La Stampa In Lungo Stura Lazio vivono 600 persone di cui 130 bambini.
Intesa Regione-Provincia-Comune sui campi rom - 06/07/2011 - ANDREA ROSSI -
TORINO
La road map non ha una scadenza precisa, però un punto d’arrivo sì: chiudere
le mega baraccopoli rom, a cominciare da Lungo Stura Lazio, un groviglio di
catapecchie abitate da 600 persone, tra cui 130 bambini, sulle rive del fiume.
Una bidonville senza igiene né sicurezza, troppo grande per non essere
smembrata. Così sarà: gli occupanti verranno distribuiti in vari comuni del
Torinese. Dove? In insediamenti di piccole dimensioni. I primi verranno
costruiti a Rivalta e Ivrea. La via d’uscita verrà definita nel protocollo
d’intesa che Prefettura, Regione, Provincia e Comune firmeranno la prossima
settimana. Una piccola rivoluzione che apre alla gestione collegiale dei campi
nomadi, finora scaricata sulle spalle dei singoli comuni. Regista dell’intesa è
stato il prefetto Alberto Di Pace, commissario del governo per l’emergenza rom.
Solo a Torino, oggi, nei campi autorizzati vivono 800 persone, in quelli abusivi
più di mille, la metà in Lungo Stura Lazio, la partita più urgente da risolvere.
Come? Potrà sembrare strano, ma la strada scelta è quella tracciata tempo fa dal
prefetto e teorizzata anche a Milano, in campagna elettorale, dal nuovo sindaco
Giuliano Pisapia: l’autocostruzione, percorso previsto dal Piano per
l’integrazione nella sicurezza proposto dal ministro dell’Interno Maroni nel
2010. A Milano la Lega ha fortemente contrastato il progetto di Pisapia; in
Piemonte, invece, il Carroccio, che guida la Regione, farà la sua parte
sottoscrivendo il protocollo che verrà attuato probabilmente sotto la
supervisione del presidente della Provincia Antonio Saitta.
Il modello delineato nel piano ricalca la vicenda del Dado di Settimo Torinese,
la prima esperienza di autorecupero e autocostruzione rivolta alla comunità rom
in Piemonte. Nella palazzina alle porte di Torino vivono sei famiglie che hanno
scelto di abbandonare i campi e accettare una serie di regole: l’iscrizione a
scuola per i minori, l’inserimento lavorativo tramite corsi di formazione e
tirocini per gli adulti, la cura degli spazi comuni.

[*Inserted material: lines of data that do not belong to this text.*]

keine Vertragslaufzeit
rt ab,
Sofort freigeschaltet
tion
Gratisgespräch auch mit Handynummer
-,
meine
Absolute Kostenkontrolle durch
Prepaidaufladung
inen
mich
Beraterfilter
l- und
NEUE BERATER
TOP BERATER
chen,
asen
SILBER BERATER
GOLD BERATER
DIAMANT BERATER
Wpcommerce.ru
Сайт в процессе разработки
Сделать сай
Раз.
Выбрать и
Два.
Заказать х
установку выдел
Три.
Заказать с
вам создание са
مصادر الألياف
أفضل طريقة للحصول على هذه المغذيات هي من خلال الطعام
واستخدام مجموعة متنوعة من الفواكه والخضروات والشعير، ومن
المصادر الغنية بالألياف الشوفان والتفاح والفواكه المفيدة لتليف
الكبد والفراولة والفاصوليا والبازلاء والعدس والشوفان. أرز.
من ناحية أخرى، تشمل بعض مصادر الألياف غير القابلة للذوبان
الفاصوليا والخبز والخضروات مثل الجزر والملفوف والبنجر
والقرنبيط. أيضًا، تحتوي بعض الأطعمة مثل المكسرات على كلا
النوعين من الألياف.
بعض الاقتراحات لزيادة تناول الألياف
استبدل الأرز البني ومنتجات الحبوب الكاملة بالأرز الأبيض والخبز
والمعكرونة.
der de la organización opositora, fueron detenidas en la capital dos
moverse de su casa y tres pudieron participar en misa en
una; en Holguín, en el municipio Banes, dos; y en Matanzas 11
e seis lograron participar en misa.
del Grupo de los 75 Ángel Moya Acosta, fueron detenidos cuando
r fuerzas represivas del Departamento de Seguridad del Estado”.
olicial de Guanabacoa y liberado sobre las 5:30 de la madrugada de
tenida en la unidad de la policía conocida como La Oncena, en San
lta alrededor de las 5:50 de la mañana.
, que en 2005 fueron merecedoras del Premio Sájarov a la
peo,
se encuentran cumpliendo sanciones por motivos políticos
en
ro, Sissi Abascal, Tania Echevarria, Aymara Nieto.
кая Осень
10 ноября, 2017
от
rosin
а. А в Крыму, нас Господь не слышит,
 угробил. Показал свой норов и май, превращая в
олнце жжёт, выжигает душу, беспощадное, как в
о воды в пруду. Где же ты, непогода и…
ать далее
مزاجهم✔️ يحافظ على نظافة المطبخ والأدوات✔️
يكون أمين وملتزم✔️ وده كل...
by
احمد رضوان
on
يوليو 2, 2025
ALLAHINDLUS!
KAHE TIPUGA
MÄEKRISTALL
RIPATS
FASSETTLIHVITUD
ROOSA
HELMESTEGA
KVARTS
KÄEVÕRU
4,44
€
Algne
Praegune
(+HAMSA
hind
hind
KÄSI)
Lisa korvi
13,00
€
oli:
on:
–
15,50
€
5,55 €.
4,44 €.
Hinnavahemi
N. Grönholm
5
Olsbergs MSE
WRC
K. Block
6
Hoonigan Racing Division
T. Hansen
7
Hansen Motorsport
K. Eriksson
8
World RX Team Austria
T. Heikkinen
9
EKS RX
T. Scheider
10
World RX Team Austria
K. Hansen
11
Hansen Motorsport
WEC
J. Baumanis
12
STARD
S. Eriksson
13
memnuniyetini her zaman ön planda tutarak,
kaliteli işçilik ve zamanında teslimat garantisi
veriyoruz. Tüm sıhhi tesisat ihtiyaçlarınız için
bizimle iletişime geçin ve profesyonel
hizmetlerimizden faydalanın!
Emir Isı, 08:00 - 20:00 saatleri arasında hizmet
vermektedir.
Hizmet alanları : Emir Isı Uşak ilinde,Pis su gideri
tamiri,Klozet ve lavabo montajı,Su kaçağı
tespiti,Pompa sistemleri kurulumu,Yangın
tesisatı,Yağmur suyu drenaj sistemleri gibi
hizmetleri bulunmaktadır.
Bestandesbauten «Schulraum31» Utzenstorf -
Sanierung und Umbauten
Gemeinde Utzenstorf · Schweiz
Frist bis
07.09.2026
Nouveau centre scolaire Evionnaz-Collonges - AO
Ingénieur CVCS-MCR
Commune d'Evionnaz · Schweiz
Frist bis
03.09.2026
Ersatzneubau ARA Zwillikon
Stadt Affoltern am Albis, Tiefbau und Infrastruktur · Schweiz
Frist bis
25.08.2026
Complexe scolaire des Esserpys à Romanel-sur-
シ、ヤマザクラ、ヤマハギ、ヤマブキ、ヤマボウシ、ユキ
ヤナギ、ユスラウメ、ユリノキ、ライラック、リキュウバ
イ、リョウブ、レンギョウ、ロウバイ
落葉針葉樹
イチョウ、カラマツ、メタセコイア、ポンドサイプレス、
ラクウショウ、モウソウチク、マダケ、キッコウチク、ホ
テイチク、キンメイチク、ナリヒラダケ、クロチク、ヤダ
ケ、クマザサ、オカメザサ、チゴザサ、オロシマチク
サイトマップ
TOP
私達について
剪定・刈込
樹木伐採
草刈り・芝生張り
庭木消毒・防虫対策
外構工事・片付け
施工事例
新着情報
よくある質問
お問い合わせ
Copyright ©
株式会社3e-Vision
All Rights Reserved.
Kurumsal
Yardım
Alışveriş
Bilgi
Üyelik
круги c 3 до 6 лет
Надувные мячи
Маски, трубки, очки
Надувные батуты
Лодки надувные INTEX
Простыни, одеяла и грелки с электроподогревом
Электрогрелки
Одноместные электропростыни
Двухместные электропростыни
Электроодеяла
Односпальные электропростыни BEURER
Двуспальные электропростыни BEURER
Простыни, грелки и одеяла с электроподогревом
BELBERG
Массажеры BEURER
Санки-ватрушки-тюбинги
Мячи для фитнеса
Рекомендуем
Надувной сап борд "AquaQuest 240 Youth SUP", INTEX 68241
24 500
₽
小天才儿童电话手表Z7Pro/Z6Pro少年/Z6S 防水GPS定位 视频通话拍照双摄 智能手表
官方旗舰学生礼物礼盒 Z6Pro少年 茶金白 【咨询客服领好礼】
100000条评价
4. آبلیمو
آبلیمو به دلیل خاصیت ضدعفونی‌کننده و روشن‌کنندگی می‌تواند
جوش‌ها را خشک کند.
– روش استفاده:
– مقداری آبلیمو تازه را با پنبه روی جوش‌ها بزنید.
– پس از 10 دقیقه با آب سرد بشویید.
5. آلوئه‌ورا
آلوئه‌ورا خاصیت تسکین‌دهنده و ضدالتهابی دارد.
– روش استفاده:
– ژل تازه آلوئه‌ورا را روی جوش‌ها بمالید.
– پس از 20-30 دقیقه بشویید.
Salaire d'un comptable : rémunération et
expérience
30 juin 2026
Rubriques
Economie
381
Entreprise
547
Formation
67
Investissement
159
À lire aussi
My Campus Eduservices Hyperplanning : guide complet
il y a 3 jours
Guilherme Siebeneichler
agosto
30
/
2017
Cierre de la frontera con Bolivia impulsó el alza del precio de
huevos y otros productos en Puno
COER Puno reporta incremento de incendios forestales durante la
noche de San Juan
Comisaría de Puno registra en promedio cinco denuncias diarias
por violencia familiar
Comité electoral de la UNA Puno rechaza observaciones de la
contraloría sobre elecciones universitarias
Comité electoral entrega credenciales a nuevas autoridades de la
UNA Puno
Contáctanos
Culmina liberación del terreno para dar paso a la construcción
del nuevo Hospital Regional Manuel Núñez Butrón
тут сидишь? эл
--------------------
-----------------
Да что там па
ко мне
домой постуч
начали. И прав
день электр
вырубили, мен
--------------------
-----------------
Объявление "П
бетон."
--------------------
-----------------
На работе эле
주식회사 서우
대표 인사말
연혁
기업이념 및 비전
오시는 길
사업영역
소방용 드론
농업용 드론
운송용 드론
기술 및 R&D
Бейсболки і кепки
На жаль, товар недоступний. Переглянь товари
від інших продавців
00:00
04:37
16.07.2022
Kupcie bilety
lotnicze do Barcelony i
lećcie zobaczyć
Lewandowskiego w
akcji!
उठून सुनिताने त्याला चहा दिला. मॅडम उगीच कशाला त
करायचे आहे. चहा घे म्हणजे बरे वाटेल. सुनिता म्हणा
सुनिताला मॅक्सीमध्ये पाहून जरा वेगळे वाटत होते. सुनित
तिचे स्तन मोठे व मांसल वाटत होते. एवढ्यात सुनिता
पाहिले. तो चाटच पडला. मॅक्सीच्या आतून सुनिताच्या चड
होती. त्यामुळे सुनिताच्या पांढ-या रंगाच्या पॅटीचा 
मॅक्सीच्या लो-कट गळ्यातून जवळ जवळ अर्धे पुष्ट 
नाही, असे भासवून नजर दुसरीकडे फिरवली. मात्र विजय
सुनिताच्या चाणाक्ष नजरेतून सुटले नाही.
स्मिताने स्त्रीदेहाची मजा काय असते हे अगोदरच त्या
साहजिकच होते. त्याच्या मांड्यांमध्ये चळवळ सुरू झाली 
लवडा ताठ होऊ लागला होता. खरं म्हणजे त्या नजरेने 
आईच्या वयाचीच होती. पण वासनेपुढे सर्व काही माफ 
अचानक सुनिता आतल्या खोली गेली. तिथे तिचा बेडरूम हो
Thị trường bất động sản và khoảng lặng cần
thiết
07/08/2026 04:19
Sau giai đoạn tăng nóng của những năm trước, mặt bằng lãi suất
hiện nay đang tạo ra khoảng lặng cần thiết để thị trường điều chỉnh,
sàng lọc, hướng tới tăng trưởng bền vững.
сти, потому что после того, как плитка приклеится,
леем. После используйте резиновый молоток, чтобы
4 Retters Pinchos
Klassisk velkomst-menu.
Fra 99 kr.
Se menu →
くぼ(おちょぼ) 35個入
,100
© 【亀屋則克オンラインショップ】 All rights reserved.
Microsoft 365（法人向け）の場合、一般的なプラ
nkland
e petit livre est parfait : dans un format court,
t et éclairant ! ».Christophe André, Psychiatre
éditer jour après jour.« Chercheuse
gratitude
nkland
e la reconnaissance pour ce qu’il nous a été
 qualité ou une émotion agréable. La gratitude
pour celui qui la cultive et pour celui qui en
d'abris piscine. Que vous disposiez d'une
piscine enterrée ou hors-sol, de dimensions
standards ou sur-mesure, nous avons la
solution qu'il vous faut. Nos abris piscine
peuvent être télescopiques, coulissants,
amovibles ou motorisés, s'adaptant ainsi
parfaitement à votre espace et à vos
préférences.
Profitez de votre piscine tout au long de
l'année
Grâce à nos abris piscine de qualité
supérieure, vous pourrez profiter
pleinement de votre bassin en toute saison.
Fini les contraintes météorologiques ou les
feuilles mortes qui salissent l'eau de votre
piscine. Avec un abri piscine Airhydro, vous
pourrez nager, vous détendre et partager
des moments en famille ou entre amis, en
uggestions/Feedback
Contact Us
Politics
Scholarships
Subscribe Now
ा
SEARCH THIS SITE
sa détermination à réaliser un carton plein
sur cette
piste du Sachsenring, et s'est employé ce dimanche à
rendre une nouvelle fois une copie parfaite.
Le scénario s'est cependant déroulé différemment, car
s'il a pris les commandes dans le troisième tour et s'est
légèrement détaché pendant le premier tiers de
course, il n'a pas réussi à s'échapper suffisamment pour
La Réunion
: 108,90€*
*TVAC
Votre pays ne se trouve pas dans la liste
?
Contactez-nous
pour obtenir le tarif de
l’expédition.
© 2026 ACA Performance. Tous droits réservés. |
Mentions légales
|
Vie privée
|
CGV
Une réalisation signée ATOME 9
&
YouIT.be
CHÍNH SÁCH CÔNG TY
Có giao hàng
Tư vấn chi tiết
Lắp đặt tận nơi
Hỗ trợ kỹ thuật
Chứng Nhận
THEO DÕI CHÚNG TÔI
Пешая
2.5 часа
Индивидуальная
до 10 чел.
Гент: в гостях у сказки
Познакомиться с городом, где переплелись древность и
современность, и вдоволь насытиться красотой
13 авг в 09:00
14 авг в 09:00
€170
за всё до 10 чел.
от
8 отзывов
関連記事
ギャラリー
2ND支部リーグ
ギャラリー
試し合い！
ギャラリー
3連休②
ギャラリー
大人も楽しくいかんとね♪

Sul tutto sovraintende
l’associazione Terra del Fuoco, che sarà interlocutore privilegiato del progetto
tra istituzioni.
Tramite il protocollo si tenterà di diffondere l’esperienza del Dado in altri
Comuni del Torinese, così da svuotare i campi abusivi - a cominciare da Lungo
Stura Lazio - in favore di strutture più piccole, e ragionare quindi su numeri
ridotti. Alcune aree sono già state individuate, oltre a Settimo, anche a
Rivalta e Ivrea. Nel frattempo si cercherà di passare dalla fase dei campi
abusivi a quelli transitori. In ogni caso la strada sarà una sola: smembrare i
grandi insediamenti abusivi perché è lì che si possono annidare delinquenza e
degrado.
La soluzione dovrebbe permettere a Torino di uscire dall’emergenza nomadi. La
città, negli ultimi anni, più volte ha lamentato di essere stata lasciata sola e
senza fondi nell’affrontare i grandi numeri degli insediamenti rom. Nei mesi
scorsi il governo ha stanziato cinque milioni; ora, con il protocollo - che ieri
è stato approvato dalle giunte di Provincia e Comune - si poggia il secondo
tassello: la gestione sarà collegiale.